Instructions for the task: Every record below needs to be retyped exactly as it appears.

[Collected data]

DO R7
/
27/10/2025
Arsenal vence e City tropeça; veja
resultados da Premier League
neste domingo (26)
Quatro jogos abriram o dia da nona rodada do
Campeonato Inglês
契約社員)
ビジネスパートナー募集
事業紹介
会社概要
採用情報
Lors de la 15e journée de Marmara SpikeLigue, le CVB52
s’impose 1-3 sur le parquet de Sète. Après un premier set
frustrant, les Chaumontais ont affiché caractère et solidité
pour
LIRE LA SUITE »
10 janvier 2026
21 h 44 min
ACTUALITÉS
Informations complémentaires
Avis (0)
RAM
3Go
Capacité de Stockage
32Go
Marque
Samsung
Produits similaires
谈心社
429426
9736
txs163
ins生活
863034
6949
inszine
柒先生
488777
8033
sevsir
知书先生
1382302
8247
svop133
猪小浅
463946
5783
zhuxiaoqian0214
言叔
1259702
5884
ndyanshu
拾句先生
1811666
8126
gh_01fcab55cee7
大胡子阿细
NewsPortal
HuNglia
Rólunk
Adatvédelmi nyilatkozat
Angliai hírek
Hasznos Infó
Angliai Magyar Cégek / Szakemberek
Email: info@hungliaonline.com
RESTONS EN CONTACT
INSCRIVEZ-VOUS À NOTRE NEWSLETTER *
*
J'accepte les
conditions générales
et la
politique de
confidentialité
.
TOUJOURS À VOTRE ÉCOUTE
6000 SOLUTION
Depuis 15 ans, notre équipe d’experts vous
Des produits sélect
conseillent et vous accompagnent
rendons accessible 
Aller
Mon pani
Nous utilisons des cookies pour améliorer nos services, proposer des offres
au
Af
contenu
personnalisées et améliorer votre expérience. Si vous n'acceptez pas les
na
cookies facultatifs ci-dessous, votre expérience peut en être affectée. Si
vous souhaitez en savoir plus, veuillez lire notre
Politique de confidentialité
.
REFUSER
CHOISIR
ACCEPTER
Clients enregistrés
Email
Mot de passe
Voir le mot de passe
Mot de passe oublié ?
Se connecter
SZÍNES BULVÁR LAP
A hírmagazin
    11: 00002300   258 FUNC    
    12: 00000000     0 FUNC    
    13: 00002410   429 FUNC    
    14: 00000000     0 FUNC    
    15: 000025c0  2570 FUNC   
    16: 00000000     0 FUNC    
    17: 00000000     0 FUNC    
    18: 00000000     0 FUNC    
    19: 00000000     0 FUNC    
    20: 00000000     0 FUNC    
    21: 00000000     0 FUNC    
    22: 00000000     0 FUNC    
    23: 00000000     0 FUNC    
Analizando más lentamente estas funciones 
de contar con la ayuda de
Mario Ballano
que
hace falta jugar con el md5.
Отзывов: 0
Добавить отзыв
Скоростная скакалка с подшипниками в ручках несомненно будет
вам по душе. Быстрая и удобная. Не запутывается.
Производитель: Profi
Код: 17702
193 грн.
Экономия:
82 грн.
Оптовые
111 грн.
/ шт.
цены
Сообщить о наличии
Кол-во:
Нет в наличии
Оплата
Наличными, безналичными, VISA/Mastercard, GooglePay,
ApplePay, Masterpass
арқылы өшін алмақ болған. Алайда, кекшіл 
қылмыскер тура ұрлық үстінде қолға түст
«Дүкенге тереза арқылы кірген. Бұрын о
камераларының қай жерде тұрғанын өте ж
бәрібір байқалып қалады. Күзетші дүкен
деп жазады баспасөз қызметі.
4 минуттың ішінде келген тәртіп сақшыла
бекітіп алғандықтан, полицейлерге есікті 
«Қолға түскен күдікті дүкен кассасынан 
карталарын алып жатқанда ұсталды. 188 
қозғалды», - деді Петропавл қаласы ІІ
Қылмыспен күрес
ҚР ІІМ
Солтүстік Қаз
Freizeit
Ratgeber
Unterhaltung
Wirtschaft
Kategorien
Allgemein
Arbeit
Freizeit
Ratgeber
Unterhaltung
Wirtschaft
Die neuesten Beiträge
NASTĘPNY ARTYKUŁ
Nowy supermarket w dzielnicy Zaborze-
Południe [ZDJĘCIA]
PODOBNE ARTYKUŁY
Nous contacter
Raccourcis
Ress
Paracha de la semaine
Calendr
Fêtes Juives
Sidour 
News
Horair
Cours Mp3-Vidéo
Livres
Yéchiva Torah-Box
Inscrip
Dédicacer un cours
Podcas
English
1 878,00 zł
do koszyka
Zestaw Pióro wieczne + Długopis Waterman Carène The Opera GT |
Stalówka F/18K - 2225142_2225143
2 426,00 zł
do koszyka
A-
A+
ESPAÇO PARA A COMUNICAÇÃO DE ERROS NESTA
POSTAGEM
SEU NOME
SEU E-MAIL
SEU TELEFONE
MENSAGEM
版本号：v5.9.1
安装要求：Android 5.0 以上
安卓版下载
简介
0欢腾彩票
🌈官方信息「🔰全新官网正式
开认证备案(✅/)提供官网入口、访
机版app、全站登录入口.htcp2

Answer space:
DO R7
/
27/10/2025
Arsenal vence e City tropeça; veja
resultados da Premier League
neste domingo (26)
Quatro jogos abriram o dia da nona rodada do
Campeonato Inglês
契約社員)
ビジネスパートナー募集
事業紹介
会社概要
採用情報
Lors de la 15e journée de Marmara SpikeLigue, le CVB52
s’impose 1-3 sur le parquet de Sète. Après un premier set
frustrant, les Chaumontais ont affiché caractère et solidité
pour
LIRE LA SUITE »
10 janvier 2026
21 h 44 min
ACTUALITÉS
Informations complémentaires
Avis (0)
RAM
3Go
Capacité de Stockage
32Go
Marque
Samsung
Produits similaires
谈心社
429426
9736
txs163
ins生活
863034
6949
inszine
柒先生
488777
8033
sevsir
知书先生
1382302
8247
svop133
猪小浅
463946
5783
zhuxiaoqian0214
言叔
1259702
5884
ndyanshu
拾句先生
1811666
8126
gh_01fcab55cee7
大胡子阿细
NewsPortal
HuNglia
Rólunk
Adatvédelmi nyilatkozat
Angliai hírek
Hasznos Infó
Angliai Magyar Cégek / Szakemberek
Email: info@hungliaonline.com
RESTONS EN CONTACT
INSCRIVEZ-VOUS À NOTRE NEWSLETTER *
*
J'accepte les
conditions générales
et la
politique de
confidentialité
.
TOUJOURS À VOTRE ÉCOUTE
6000 SOLUTION
Depuis 15 ans, notre équipe d’experts vous
Des produits sélect
conseillent et vous accompagnent
rendons accessible 
Aller
Mon pani
Nous utilisons des cookies pour améliorer nos services, proposer des offres
au
Af
contenu
personnalisées et améliorer votre expérience. Si vous n'acceptez pas les
na
cookies facultatifs ci-dessous, votre expérience peut en être affectée. Si
vous souhaitez en savoir plus, veuillez lire notre
Politique de confidentialité
.
REFUSER
CHOISIR
ACCEPTER
Clients enregistrés
Email
Mot de passe
Voir le mot de passe
Mot de passe oublié ?
Se connecter
SZÍNES BULVÁR LAP
A hírmagazin
    11: 00002300   258 FUNC    
    12: 00000000     0 FUNC    
    13: 00002410   429 FUNC    
    14: 00000000     0 FUNC    
    15: 000025c0  2570 FUNC   
    16: 00000000     0 FUNC    
    17: 00000000     0 FUNC    
    18: 00000000     0 FUNC    
    19: 00000000     0 FUNC    
    20: 00000000     0 FUNC    
    21: 00000000     0 FUNC    
    22: 00000000     0 FUNC    
    23: 00000000     0 FUNC    
Analizando más lentamente estas funciones 
de contar con la ayuda de
Mario Ballano
que
hace falta jugar con el md5.
Отзывов: 0
Добавить отзыв
Скоростная скакалка с подшипниками в ручках несомненно будет
вам по душе. Быстрая и удобная. Не запутывается.
Производитель: Profi
Код: 17702
193 грн.
Экономия:
82 грн.
Оптовые
111 грн.
/ шт.
цены
Сообщить о наличии
Кол-во:
Нет в наличии
Оплата
Наличными, безналичными, VISA/Mastercard, GooglePay,
ApplePay, Masterpass
арқылы өшін алмақ болған. Алайда, кекшіл 
қылмыскер тура ұрлық үстінде қолға түст
«Дүкенге тереза арқылы кірген. Бұрын о
камераларының қай жерде тұрғанын өте ж
бәрібір байқалып қалады. Күзетші дүкен
деп жазады баспасөз қызметі.
4 минуттың ішінде келген тәртіп сақшыла
бекітіп алғандықтан, полицейлерге есікті 
«Қолға түскен күдікті дүкен кассасынан 
карталарын алып жатқанда ұсталды. 188 
қозғалды», - деді Петропавл қаласы ІІ
Қылмыспен күрес
ҚР ІІМ
Солтүстік Қаз
Freizeit
Ratgeber
Unterhaltung
Wirtschaft
Kategorien
Allgemein
Arbeit
Freizeit
Ratgeber
Unterhaltung
Wirtschaft
Die neuesten Beiträge
NASTĘPNY ARTYKUŁ
Nowy supermarket w dzielnicy Zaborze-
Południe [ZDJĘCIA]
PODOBNE ARTYKUŁY
Nous contacter
Raccourcis
Ress
Paracha de la semaine
Calendr
Fêtes Juives
Sidour 
News
Horair
Cours Mp3-Vidéo
Livres
Yéchiva Torah-Box
Inscrip
Dédicacer un cours
Podcas
English
1 878,00 zł
do koszyka
Zestaw Pióro wieczne + Długopis Waterman Carène The Opera GT |
Stalówka F/18K - 2225142_2225143
2 426,00 zł
do koszyka
A-
A+
ESPAÇO PARA A COMUNICAÇÃO DE ERROS NESTA
POSTAGEM
SEU NOME
SEU E-MAIL
SEU TELEFONE
MENSAGEM
版本号：v5.9.1
安装要求：Android 5.0 以上
安卓版下载
简介
0欢腾彩票
🌈官方信息「🔰全新官网正式
开认证备案(✅/)提供官网入口、访
机版app、全站登录入口.htcp2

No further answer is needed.